Dinine, diline, rengine bakmadan mutlu bir birliktelik mümkün mü?
Bizimle aynı dine mensup, aynı dili konuşan, aynı coğrafyanın yetiştirdiği insanlarla mı mutlu olabiliriz?
Yoksa, farklı dinlerin, farklı kültürlerin bir araya geldiği toplumlarda mı?
Araştırmalar ışığında bu sorunun cevabına bakarsak, farklı kültürlerin bir arada yaşadığı toplumların, daha huzurlu, daha mutlu bir hayat sürdüğü gerçeği ile karşılaşıyoruz.
Her insanın beklentisi mutlu, huzurlu ve güvenli bir ortamda yaşamaktır. Bunun için öncelikle adaletli ve erdemli bir yaşamı nasıl inşa edebiliriz üzerinde düşünmek, akabinde bu düşünceyi samimi ve içten bir şekilde pratiğe aktarmak bireysel ve toplumsal olarak hayata tatbik etme gayretinde çabalamak gerekiyor.
Birlikte olmak; sadece aynı dine mensup olmak, aynı dili konuşmak, aynı düşünceyi benimsemek, aynı fikri savunmak değildir. Birlik; farklılıklarımızla yan yana durabilme, görünmeyeni görünür kılma, duyulmayanın sesi olma, düşenin elinden tutarak kaldırabilmektir.
İnsanlar birbirlerini bizden/sizden diye ayırmadan, ayrıştırmadan ömürlerini sürdüreceği şehirleri, hatta hayatı bile birlikte inşa edebilir.

> _Seçilmiş veriler_

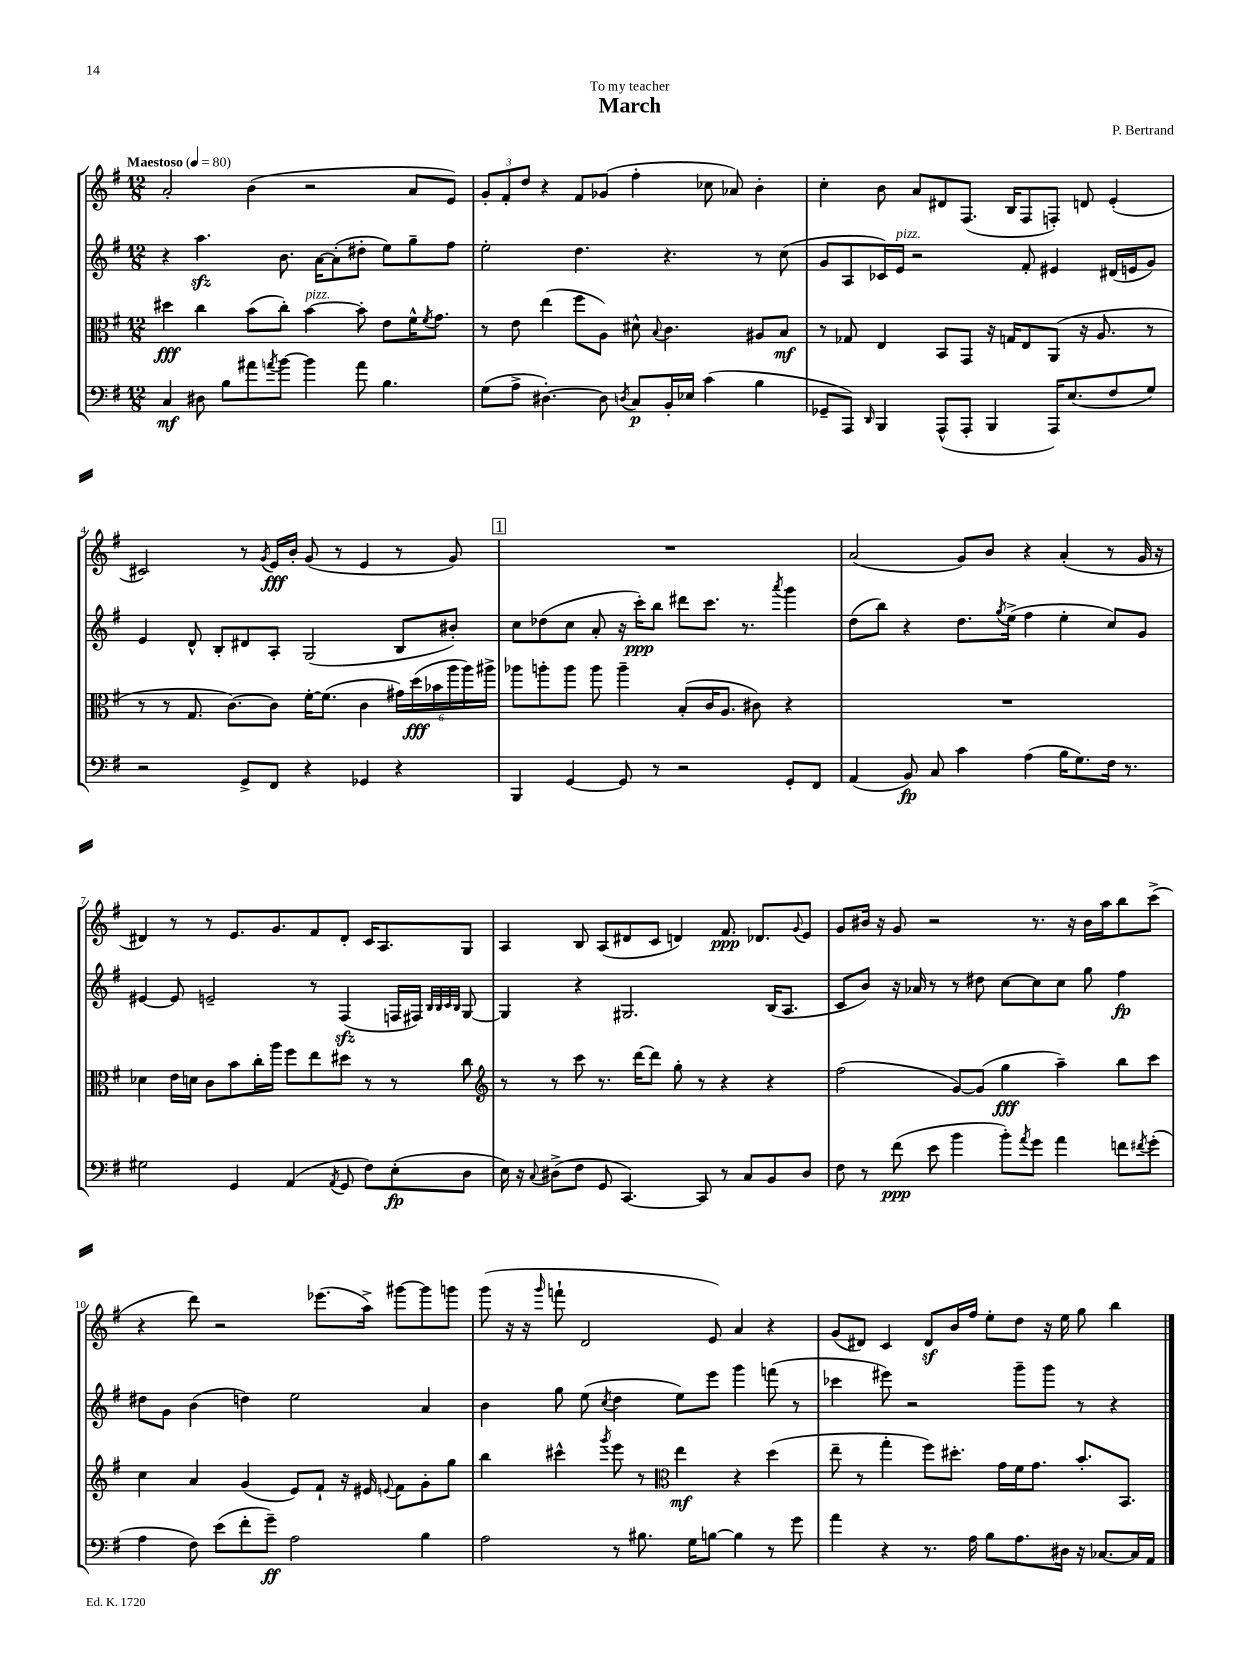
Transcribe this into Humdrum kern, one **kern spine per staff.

**kern	**kern	**kern	**kern
*staff4	*staff3	*staff2	*staff1
*clefF4	*clefC3	*clefG2	*clefG2
*k[f#]	*k[f#]	*k[f#]	*k[f#]
*M12/8	*M12/8	*M12/8	*M12/8
*MM80	*MM80	*MM80	*MM80
4C/	4dd#\	4r	2a'/
8D#\	4cc\	4.aa\	.
8B\L	.	.	.
8a#\	(8b\L	.	(4b\
8qa/	.	.	.
[8b\J	8cc'\J)	8.b\	.
4b\]	[4b\	.	2r
.	.	[16a\LK	.
.	.	(8a'\]	.
8a\	8b'\]	8dd#'\J	.
4.B\	8e\L	8ee\L)	.
.	16f#^^\K	8gg~\	8a/L
.	8qf#/	.	.
.	8.g\J	.	.
.	.	8ff#\J	8e/J)
=	=	=	=
(8G\L	8r	2ee'\	12g'/L
.	.	.	12f#'/
8A^\J	8e\	.	.
.	.	.	12dd/J
[4.D#'\)	(4ee\	.	4r
.	8ff#\L	4.dd\	8f#/L
8D#\]	8A\J)	.	(8g-/J
8qD/	.	.	.
8C/L	8d#^^\	.	4ff#'\
.	8qqB/	.	.
16BB'/L	4.c\	4.r	.
16E-/JJ	.	.	.
(4c\	.	.	8cc-\
.	.	.	8a-/)
4B\	8A#/L	8r	4b'\
.	8B/J	(8cc\	.
=	=	=	=
8GG-~/L	8r	8g/L	4cc'\
8AAA/J)	8G-/	8A/	.
16qqDD/	.	.	.
4BBB/	4E/	16c-/L)	8b\
.	.	16e/JJ	.
.	.	2r	8a/L
(8AAA^^/L	8BB/L	.	8d#/
8AAA'/J	8GG/J	.	(8.F#/J
4BBB/	16r	.	.
.	16G/LK	.	16B/LK
.	8E/	8f#'/	8F#/
16AAA/LK)	(8AA/J	4e#/	8F'/J)
(8.E/	.	.	.
.	16r	.	8d/
.	8.A/	.	.
8F#/	.	(16d#/LL	(4e'/
.	.	16e/J	.
8G/J)	8r	8g/J)	.
=	=	=	=
2r	8r	4e/	2c#/)
.	8r	.	.
.	8.G/	8d^^/	.
.	.	8B'/L	.
.	[8.c\L)	.	.
8GG^/L	.	8d#/	8r
.	.	.	8qg/
8FF#/J	8c\]J	8A'/J	16e/LL
.	.	.	16b'/JJ
4r	[16f#'\LK	(2G/	(8g/
.	(8.f#\]J	.	.
.	.	.	8r
4GG-/	4c\	.	4e/
4r	24g#\LL)	8B/L	8r
.	(24dd\	.	.
.	24b-\	.	.
.	24aa\	8b#'/J)	8g/)
.	24aa\)	.	.
.	24aa#^\JJ	.	.
=	=	=	=
4BBB/	8aa-\L	8cc\L	1.r
.	8aa'\	(8dd-\	.
[4GG/	8aa\J	8cc\J	.
.	8aa\	8a'/	.
8GG/]	4aa~\	16r	.
.	.	16ccc'\LK)	.
8r	.	8bb\J	.
2r	(8B'/L	8ddd#\L	.
.	16c/K	8.ccc\J	.
.	8.A/J	.	.
.	.	8.r	.
.	8c#\)	.	.
.	.	8qaaa/	.
8GG'/L	4r	4ggg\	.
8FF#/J	.	.	.
=	=	=	=
(4AA/	1.r	(8dd\L	(2a/
.	.	8bb\J)	.
8BB/)	.	4r	.
8C/	.	.	.
4c\	.	8.dd\L	8g/L)
.	.	.	8b/J
.	.	8qgg/	.
.	.	(16ee^\Jk	.
(4A\	.	4ff#\	4r
16B\LK	.	4ee'\	(4a'/
8.G\)	.	.	.
16F#\Jk	.	8cc/L)	8r
8.r	.	.	.
.	.	8g/J	16g/
.	.	.	16r
=	=	=	=
2G#\	4d-\	[4e#/	4d#/)
.	16e\LL	8e#/]	8r
.	16d\JJ	.	.
.	8c\L	2e~/	8r
4GG/	8b\	.	8.e/L
.	16cc'\L	.	.
.	16aa\JJ	.	8.g/
(4AA/	8ff#\L	.	.
.	8ee\	8r	8f#/
8qAA/	.	.	.
8GG/	8dd#\J	(4F#/	8d#'/J
8F#\L)	8r	.	16c/LK
.	.	.	8.A/
(8E'\	8r	16F/LL	.
.	.	16F#/JJ)	.
.	.	32qqB/LLL	.
.	.	32qqB/	.
.	.	32qqc/	.
.	.	32qqB/JJJ	.
8D\J	8cc\	[8G/	8G/J
=	=	=	=
*	*clefG2	*	*
16E\)	8r	4G/]	4A/
16r	.	.	.
8qqC/	.	.	.
(8D#^\L	8r	.	.
8F#\J	8ccc\	4r	8B/
8GG/	8.r	.	(8A/L
[4.CC/)	.	2.G#/	8d#/
.	[16ddd\LK	.	.
.	8ddd\]J	.	8c/J
.	8gg'\	.	4d/)
8CC/]	8r	.	.
8r	4r	.	8.f#/
8C/L	.	.	.
.	.	.	8.d-/L
8BB/	4r	(16B/LK	.
.	.	8.A/J	.
.	.	.	8qqg/
8D#/J	.	.	8e/J
=	=	=	=
8F#\	(2ff#\	8c/L	8g/L
8r	.	8b/J)	16b#/Jk
.	.	.	16r
(8f#\	.	16r	8g/
.	.	16a-/	.
8e\	.	8r	2r
4b\	[8g/L)	8r	.
.	(8g/]J	8dd#\	.
8b'\L)	4gg\	[8cc\L	.
8qa/	.	.	.
8g\J	.	8cc\]	8.r
4a\	4aa~\)	8cc\J	.
.	.	.	16r
.	.	8gg\	16b#\LL
.	.	.	16aa\J
8f\L	8bb\L	4ff#\	8bb\
8qf#/	.	.	.
(8g'\J	8ccc\J	.	(8ccc^\J
=	=	=	=
4A\	4cc\	8dd#\L	4r
.	.	8g\J	.
8F#\)	4a/	(4b\	8ddd\)
(8e\L	.	.	2r
8f#'\	(4g/	4dd\)	.
8g~\J)	.	.	.
2A\	8e/L)	2ee\	.
.	8f#`/J	.	(8.eee-\L
.	16r	.	.
.	16e#/	.	16aa^\Jk)
.	8qqe/	.	.
.	8f#\L	.	[8ggg#\L
4B\	8g'\	4a/	8ggg#\]
.	8gg\J	.	8ggg\J
=	=	=	=
2A\	4bb\	4b\	(8ggg\
.	.	.	16r
.	.	.	16r
.	.	.	16qqggg/
.	4ccc#^^\	8gg\	8fff`\
.	.	(8ee\	2d/
.	8qggg/	8qcc/	.
8r	8eee\	4dd\	.
8.B#\	8r	.	.
*	*clefC3	*	*
.	4ee\	8ee\L)	.
16G\LK	.	.	.
[8B\J	.	8eee\J	8e/)
4B\]	4r	4ggg\	4a/
8r	(4dd\	(8fff\	4r
8g\	.	8r	.
=	=	=	=
4a\	8ee~\	4ccc-\	(8g/L
.	8r	.	8d#/J)
4r	4gg'\	8eee#\)	4c/
.	.	2r	.
8.r	8ff#\L)	.	8d#/L
.	8.dd#'\J	.	16b/L
16A\	.	.	16ff#/JJ
8B\L	.	.	8ee'\L
.	16g\LL	.	.
8.A\	16f#\J	8ggg~\L	8dd\J
.	8.g\J	.	.
.	.	8ggg\J	16r
16D#\Jk	.	.	16ee\
16r	8.b'/L	8r	8gg\
[8.C-/L	.	.	.
.	.	4r	4bb\
.	8.BB/J	.	.
16C-/]L	.	.	.
16AA/JJ	.	.	.
==	==	==	==
*-	*-	*-	*-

> _Yazılı talep 1_
Birlikte yaşam üzerine yazılan metne göre, araştırmalar hangi toplumların daha huzurlu ve daha mutlu bir hayat sürdüğünü ortaya koyuyor?
> _Yazılı talep 2_
Lütfen birlikte yaşam üzerine yazılan metni son cümlesinden sonra devam ettirin.
Satırların bu işte hiçbir payı yoktur.

> _Beklenen cevap 1_
Farklı kültürlerin bir arada yaşadığı toplumların.

> _Beklenen cevap 2_
Toplumda bazı insanlar, sırf alışılmıştan farklı oldukları için bile dışlanabiliyor. Giyimiyle, konuşma şekli, memleketi hatta tuttuğu futbol takımı dahi bazen dışlamasına yetiyor. Karşımızdaki kişiyi tanımadan, önyargılarla hüküm veriyor, yalnızlığa mahkûm ediyoruz insanları. Dışlanan bu insanlar zamanla sadece toplumdan değil, hayattan da uzaklaşıyor. Kendini değersiz, işe yaramaz hissederek kabuğuna çekiliyor. Farkında bile olmadan ittiğimiz bu yalnızlık, onları kötü alışkanlıklara, karanlık yollara sürüklüyor. Kişi, topluma olan aidiyet hissini yitiriyor.
Mesela dinine, diline, rengine bakılarak bir çocuğun okulda arkadaş grubuna alınmaması, dışlanması sonucu çocukta oluşan travma…Bu gibi davranışlar küçümsenecek şeyler değildir. Dışlanmak, sadece kapıların değil, kalplerin de kapanması demektir. Dışlanan bir insan önce insanlara, sonra hayata kapatır kendini.
Herkes bir şeyler yaşamış, herkesin bir hikayesi vardır hayatında.
Herkes uzakta olsa bir umut taşır. O umuda sarılır sıkı sıkıya. O umudu besler, o umudu büyütür içinde. Bir bakış, bir gülüş, bir tebessüm yeter o umudun yeşermesine. Bir ‘merhaba’ diyebilmek, belki de bir insanın hayata yeniden tutunmasını sağlayacak kadar güçlüdür.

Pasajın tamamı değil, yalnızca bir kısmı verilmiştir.